I like to have the root of the project for myself. I can work on things that I wouldn’t let an agent do, experiment with UI, write docs, etc.
When the agent’s done, your IDE will show a notification. That’s when you go back to the agent and have the option to review their work.
Antigravity gives you a decent UI for reviewing changes and, more importantly, adding comments to them (you can add a comment to a specific line like you would with a GitHub or GitLab PR).
Since the branch is on your disk, nothing prevents you from cd-ing into the directory and running tests, making your own changes or testing the app with something like flutter run -d macos.
You can keep asking the AI to make changes until you’re happy.
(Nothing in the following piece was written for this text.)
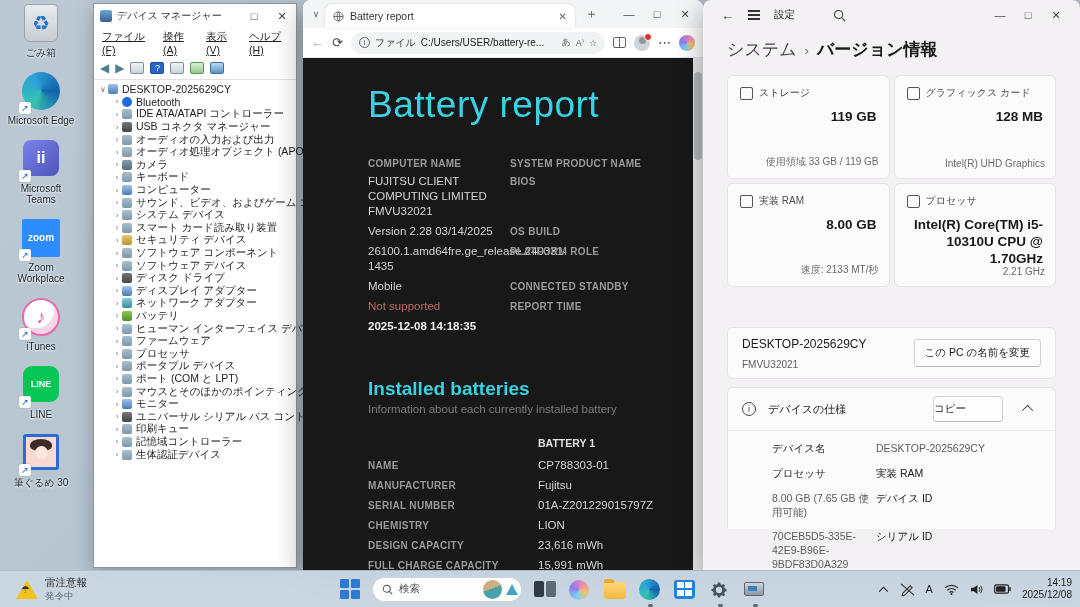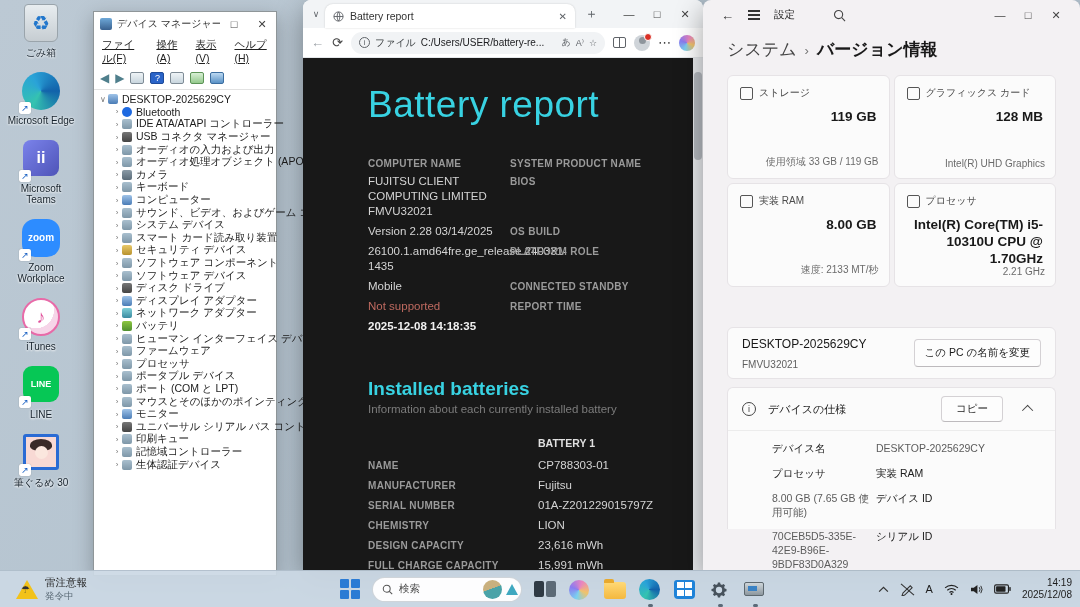"デバイス マネージャー" .dm { top: 11px -> 3px; width: 184px -> 204px }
At that point, you can simply commit the changes (Antigravity has that option right in the Review pane).
After that, you simply merge Alice’s changes to your main branch (in the root of the project, git merge experimental/alice).
Depending on where you are with Bob at that point, you have options. For example:
main, you can just cd into his subdirectory and run git reset --hard main.
git -C experimental/bob reset --hard main. The -C flag means simply “run this command as if you were in that directory”.reset --hard all the time, of course. If you prefer, git merge main will also work.git merge main.main but I haven’t tried that yet.Coding with AI is definitely not in my comfort zone. I like deep work, and chasing two very fast (and sometimes infuriatingly dumb) LLM agents is incompatible with deep work. Notifications abound. There’s also the strange kind of FOMO when you know the AIs could be productive at this point but you don’t have anything for them to work on yet (for example, you’re currently in the flow and working on something else). But again, this is not that different from becoming a team lead or taking on a more managerial role. Except working with AI is way less stressful because it’s not a human’s time you’re wasting.
For what it’s worth, working like this can feel incredibly productive. Especially at times when you get both AIs working in parallel (even though this never takes too long in my case).
At the same time, the usual caveats of AI-assisted coding persist. AI makes dumb mistakes and has the tendency of chasing its own tail as the project gets more complex. I think it’ll take time for me to really get a feel for when to switch from “Individual Contributor mode” to “Team Lead of LLMs mode” and when to switch back.
I think I will always keep at least a portion of my week for deep work, where I don’t need to chat with AIs and deal with constant notifications.
That said, when it does make sense to give work to AI, I think I prefer multitasking it with the help of git worktrees. When you have a team of 2 AIs, you basically never find yourself just watching a progress indicator. Which means you have so much less opportunity to shift focus, go grab a cup of coffee etc. You can actually get in some sort of flow while using AI — which is nice.